Açık ve net konuşayım. Daha küçük bir çocukken, henüz Uzay Mekiği bile ilk uçuşunu yapmamışken, Skylab uzay istasyonu yeryüzüne düşürülürken yani 1970’lerin sonlarından beri uzay ve uzayın keşfi konusuna meraklıyım. Çok yakından takip ederim. Her ne kadar pozitif bilimlerde eğitim almamış olsam da, bir mühendis veya benzeri yetkinliğim bulunmasa da, bir sosyal bilimci olarak bu konunun politikle ve kültürle ilgisini araştırabilecek yeterlikte olduğumu düşünüyorum. Bu hafta Cumhurbaşkanı’nın büyük bir şölenle duyurduğu, altının boş olduğu bir iki gün geçmeden anlaşılan, uzay programına neden sevinemediğimi, ve neden bu ekibin Türkiye’yi yeni keşifler çağına taşıyamayacağını bu bilgi birikimime dayalı olarak açıklamam gerekiyordu.

· · ·

## [Aşağıdakileri tamamlayın]
1 > Uzay programı üzerine yazılmış metne göre aşağıdaki soruları yanıtlayın.
(a) Yazar uzaya ve uzayın keşfine hangi dönemden beri meraklıdır?
(b) Yazar kendini hangi alanda çalışan biri olarak tanımlıyor?
(c) Bu hafta uzay programını kim duyurmuştur?
2 > Uzay programı üzerine yazılmış metni kaldığı yerden sürdürün.

· · ·

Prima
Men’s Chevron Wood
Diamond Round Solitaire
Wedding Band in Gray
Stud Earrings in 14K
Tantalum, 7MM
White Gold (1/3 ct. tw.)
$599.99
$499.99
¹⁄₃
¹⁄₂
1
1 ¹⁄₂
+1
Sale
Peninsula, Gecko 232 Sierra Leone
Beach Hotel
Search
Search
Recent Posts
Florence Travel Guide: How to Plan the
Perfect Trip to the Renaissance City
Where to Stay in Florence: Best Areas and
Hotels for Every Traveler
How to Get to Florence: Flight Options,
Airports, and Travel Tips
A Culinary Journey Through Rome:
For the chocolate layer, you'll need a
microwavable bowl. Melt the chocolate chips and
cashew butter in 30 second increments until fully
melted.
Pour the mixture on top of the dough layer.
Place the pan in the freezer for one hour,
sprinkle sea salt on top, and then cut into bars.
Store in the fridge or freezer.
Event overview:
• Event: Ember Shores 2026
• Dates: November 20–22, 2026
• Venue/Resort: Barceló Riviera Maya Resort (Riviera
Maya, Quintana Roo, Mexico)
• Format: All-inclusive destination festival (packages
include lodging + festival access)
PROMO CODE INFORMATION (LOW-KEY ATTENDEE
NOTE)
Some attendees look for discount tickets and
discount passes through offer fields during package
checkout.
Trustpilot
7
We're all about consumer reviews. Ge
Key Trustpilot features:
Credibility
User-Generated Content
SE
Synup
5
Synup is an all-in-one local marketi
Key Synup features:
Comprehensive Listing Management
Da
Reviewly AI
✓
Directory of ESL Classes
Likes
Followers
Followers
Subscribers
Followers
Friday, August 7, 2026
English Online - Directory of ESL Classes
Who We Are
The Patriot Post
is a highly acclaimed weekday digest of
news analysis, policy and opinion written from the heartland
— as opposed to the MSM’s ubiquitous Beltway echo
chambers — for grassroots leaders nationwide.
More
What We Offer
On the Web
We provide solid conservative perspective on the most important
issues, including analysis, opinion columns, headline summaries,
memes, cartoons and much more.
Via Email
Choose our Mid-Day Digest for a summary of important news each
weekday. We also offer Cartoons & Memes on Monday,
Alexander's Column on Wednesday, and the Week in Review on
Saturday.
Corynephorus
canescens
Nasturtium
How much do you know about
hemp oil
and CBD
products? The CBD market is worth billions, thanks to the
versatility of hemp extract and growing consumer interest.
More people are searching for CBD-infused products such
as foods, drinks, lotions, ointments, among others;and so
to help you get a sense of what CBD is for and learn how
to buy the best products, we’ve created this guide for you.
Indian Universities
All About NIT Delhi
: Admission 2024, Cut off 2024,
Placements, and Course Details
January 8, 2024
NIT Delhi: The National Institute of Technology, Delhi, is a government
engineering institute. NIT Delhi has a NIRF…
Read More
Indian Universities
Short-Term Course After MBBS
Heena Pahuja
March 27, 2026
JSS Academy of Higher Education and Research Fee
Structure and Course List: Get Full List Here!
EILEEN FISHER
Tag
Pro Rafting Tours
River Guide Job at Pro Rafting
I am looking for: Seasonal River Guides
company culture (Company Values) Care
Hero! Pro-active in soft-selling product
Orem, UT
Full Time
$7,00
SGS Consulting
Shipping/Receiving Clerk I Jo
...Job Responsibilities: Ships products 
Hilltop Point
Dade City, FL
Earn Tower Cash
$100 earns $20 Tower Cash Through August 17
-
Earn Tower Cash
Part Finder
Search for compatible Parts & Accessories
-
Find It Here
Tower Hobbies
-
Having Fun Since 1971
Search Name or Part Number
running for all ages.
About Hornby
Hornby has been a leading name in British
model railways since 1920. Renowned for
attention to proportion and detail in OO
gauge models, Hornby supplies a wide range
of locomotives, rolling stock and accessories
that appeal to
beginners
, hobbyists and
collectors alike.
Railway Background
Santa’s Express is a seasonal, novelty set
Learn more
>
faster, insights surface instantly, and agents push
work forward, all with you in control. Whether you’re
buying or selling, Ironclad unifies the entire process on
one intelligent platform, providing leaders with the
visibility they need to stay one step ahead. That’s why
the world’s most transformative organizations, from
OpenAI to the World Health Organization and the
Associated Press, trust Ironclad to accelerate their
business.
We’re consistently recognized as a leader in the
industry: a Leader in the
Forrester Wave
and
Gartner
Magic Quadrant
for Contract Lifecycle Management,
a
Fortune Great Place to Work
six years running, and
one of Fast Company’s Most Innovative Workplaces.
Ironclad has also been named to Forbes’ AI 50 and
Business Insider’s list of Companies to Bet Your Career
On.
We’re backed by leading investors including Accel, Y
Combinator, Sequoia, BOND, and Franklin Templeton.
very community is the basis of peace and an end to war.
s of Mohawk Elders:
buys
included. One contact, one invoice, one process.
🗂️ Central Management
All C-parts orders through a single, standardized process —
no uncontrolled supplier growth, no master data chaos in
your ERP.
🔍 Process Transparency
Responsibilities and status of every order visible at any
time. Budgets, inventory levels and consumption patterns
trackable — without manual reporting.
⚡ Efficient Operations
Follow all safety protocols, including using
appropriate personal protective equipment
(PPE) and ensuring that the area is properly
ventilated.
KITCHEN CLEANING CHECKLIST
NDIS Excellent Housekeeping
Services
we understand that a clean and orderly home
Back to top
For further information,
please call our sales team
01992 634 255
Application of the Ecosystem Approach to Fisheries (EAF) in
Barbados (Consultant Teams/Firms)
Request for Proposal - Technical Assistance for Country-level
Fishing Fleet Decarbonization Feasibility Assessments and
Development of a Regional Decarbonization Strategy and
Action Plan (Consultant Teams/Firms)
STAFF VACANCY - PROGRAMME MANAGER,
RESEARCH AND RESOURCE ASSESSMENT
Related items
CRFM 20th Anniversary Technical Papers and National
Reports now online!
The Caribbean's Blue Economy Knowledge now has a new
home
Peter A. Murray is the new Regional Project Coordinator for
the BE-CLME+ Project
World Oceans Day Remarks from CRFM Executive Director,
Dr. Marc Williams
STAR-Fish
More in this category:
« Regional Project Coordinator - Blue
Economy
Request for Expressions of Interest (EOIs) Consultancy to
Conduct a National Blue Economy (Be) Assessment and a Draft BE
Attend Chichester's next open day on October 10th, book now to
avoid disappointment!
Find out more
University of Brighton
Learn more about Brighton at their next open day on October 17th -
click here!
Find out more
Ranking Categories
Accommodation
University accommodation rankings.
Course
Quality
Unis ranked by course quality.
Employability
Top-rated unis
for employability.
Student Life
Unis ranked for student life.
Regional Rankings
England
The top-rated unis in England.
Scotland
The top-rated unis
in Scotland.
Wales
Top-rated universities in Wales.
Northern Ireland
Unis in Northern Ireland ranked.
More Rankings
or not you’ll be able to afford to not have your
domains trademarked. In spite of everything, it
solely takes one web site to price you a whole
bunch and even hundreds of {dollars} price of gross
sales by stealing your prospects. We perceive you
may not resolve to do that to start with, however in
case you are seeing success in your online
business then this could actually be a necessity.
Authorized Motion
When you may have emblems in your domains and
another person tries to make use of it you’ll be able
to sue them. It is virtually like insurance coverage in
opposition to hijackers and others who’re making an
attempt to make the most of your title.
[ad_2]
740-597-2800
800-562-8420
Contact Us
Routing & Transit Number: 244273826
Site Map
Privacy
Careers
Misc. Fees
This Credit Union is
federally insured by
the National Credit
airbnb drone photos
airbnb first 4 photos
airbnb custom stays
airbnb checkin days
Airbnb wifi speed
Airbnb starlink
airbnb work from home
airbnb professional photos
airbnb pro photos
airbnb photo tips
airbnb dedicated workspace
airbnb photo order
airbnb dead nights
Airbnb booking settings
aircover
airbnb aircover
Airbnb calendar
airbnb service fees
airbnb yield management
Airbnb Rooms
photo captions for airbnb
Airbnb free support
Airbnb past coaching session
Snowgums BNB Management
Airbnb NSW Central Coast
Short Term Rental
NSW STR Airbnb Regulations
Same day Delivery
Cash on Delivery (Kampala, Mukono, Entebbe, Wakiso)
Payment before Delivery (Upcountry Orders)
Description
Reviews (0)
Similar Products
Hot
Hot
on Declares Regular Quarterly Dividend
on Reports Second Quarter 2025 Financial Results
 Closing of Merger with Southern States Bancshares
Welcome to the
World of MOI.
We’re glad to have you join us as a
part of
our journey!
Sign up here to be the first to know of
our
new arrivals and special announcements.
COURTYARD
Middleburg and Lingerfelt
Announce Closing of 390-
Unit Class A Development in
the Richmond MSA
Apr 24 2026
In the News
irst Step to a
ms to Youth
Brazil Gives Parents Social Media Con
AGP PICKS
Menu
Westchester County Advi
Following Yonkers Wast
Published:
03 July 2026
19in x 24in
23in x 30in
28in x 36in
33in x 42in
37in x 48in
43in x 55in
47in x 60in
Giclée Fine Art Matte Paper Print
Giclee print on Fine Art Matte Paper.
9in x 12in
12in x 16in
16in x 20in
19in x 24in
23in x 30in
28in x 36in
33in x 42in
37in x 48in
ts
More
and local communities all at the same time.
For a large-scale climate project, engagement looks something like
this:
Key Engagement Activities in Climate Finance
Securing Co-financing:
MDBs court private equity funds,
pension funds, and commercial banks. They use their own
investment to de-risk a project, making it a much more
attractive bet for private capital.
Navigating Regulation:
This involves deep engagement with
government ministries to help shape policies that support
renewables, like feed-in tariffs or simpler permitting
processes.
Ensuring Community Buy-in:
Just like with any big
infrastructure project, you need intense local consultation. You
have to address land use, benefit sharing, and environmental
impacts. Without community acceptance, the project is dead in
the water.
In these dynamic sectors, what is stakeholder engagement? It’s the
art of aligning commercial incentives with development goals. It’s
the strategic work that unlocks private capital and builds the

· · ·

## [Görevlere göre yanıtlar]
1 >
(a) 1970'lerin sonlarından beri.
(b) Sosyal bilimci olarak.
(c) Cumhurbaşkanı.

2 >
Eski Camlar
Aşağıda okuyacağınız yazıyı bundan yaklaşık 6 yıl önce yazmışım. Uzayın keşfi trenini neden kaçırmakta olduğumuzu, kendimize özgü sosyo-politik kalıplarımızın 500 yıldır bizi hapsettiği tuzağı, bilim, teknoloji ve politiğin etkileşimi içinde tarihsel sürecin nasıl oluştuğunu açıklamaya çalışmışım. Türk uzay programı gibi heyecanla beklediğim bir konuda yapılan açıklamaların neden bende bile neden heyecan yaratamadığını açıklama ihtiyacı hissedince (önce LinkedIn’de, daha sonra açtığım popüler bilim blogu olan uzakevrenler.com’da yayınladığım) bu eskiyi yazıyı bir kez daha okudum. Bu yazının üzerine yeni hiç bir şey yazmaya gerek olmadığını gördüm.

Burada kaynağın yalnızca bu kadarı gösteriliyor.